## ПРИВЕДЁННЫЙ ОТРЫВОК
Спешу на работу лишь с одной целью — убедиться, что все в порядке, коллектив работает как часовой механизм и у меня появится шанс слинять со службы в поля.
Коллеги не подвели: все чин-чинарем.
Сообщив кому надо, что я «на обходе», стремглав несусь к дому, где меня уже ждут товарищ и машина на парах.
Путь недалек.
Каких-то 200 километров — и мы в Залесовском районе Алтайского края, где беляк жиреет и плодится с такой неимоверной скоростью, что, стрельнув потехи ради в ложок 100–150 метров длиной, вы можете насчитать с десяток улепетывающих оттуда ушканов.
Моя цель — познакомить товарища с осенней охотой по чернотропу из-под гончей.
Русская гончая Мида — совсем молодая выжловка двух лет отроду. Первый ее добытый зверь был лисовин, и я обрадовался было, что теперь у меня будет свой красногон, но меня остерегли знающие гончатники, сказав, что в местных условиях это не очень хороший вариант.

## ДАННЫЕ ДЛЯ ПРОВЕРКИ
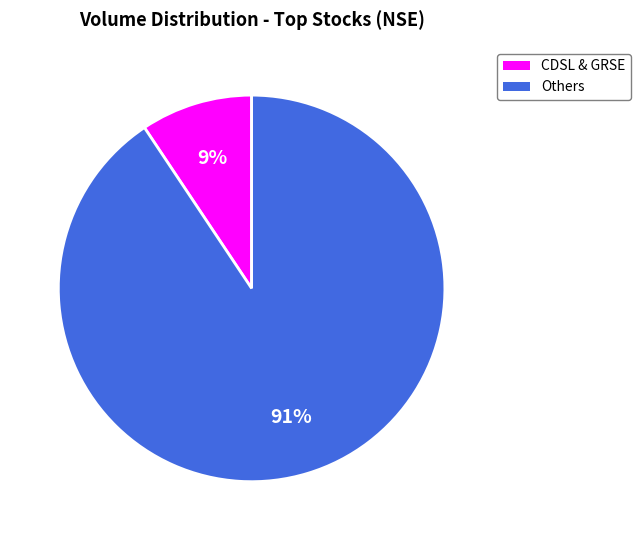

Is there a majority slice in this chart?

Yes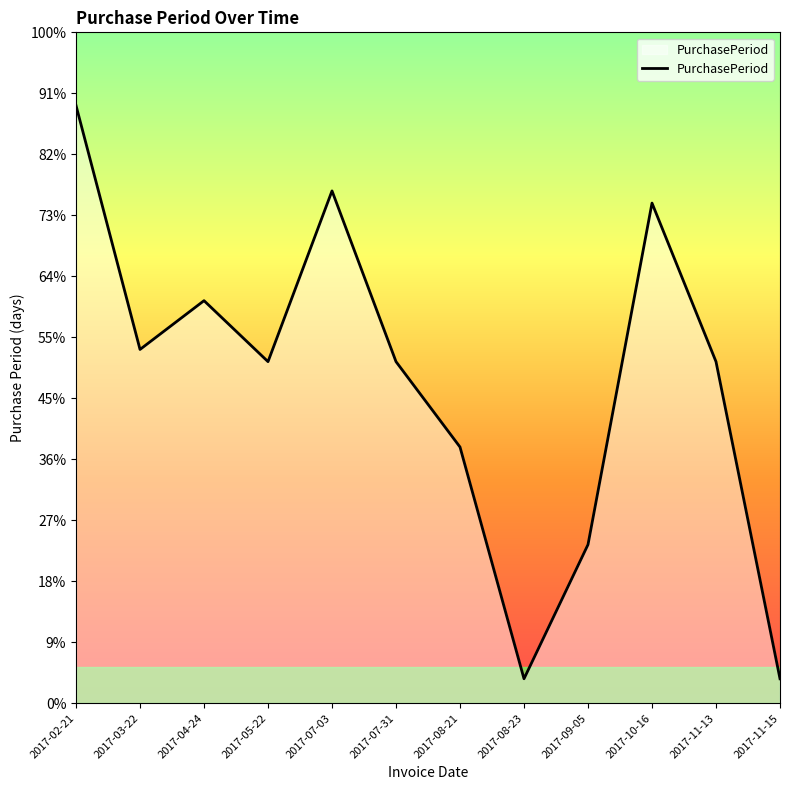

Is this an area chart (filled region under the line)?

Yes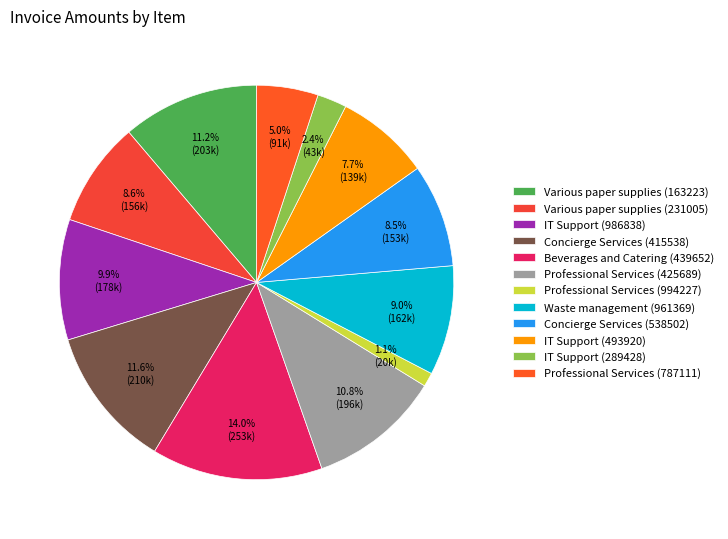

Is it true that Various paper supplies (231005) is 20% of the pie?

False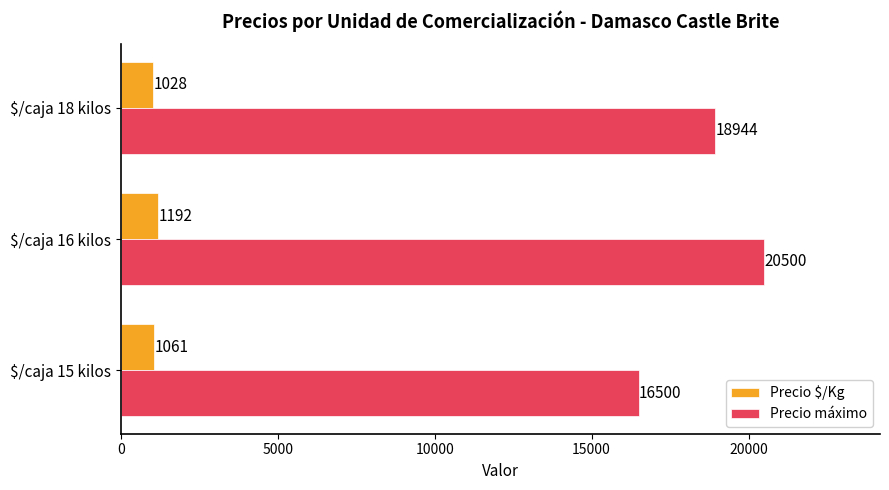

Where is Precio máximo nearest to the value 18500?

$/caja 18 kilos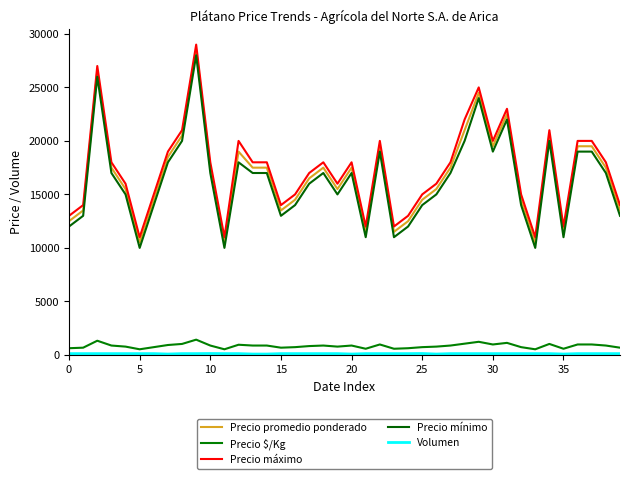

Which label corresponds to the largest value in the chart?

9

## ЗАДАНИЕ A
Процитируйте отрывок об охоте дословно: всё начиная со слов «Каких-то 200 километров» и вниз до слов «чернотропу из-под гончей.».
## ЗАДАНИЕ B
Какой зверь стал первой добычей гончей Миды в отрывке об охоте?
## ЗАДАНИЕ C
Напишите продолжение отрывка об охоте, начав сразу после его последнего предложения.

## ОТВЕТ A
Каких-то 200 километров — и мы в Залесовском районе Алтайского края, где беляк жиреет и плодится с такой неимоверной скоростью, что, стрельнув потехи ради в ложок 100–150 метров длиной, вы можете насчитать с десяток улепетывающих оттуда ушканов.
Моя цель — познакомить товарища с осенней охотой по чернотропу из-под гончей.

## ОТВЕТ B
Лисовин.

## ОТВЕТ C
Наши лисы мало идут под гонцом и еще реже идут на круг, норовя понориться при первой возможности. Так впоследствии и оказалось: редкий лис шел кругами и восьмерками, все чаще уходя по прямой и прячась в любой попавшейся по пути норе, будь то корсачья или барсучья хатка.
Да и Мида моя в скором времени показала, что лиса ее мало интересует, а работала она все больше по беляку и русаку, иногда скалываясь на косулю.
И вот мы в нужном месте. Товарищ торопит меня набросить гончую и уже готов снарядить ружье, но я его осаживаю:
— Саня, ты чего торопишься? Посмотри, какая красота! Отдохни от забот! Костерок соорудим, чайку попьем, а собака пока продышится.
Товарищ меня явно не понимает, но и не перечит. Собираем дровишки, разбиваем палатку. Через пять минут казан бурлит и выплескивает через край крутой кипяток. Время снять его с огня и накормить ароматным черным чаем в полпригоршни, а то и поболее.
Как-то сами собой отходят в сторону разговоры ни о чем. Мы сидим, развалившись в раскладных креслах, и пьем чай. Слабый ветерок шевелит листвой и пожухлой травой, отчего организм, скукоженный и напряженный трудовыми буднями и человеческой сутолокой, расплывается в кресле, растворяется в осеннем воздухе. Накатывает истома.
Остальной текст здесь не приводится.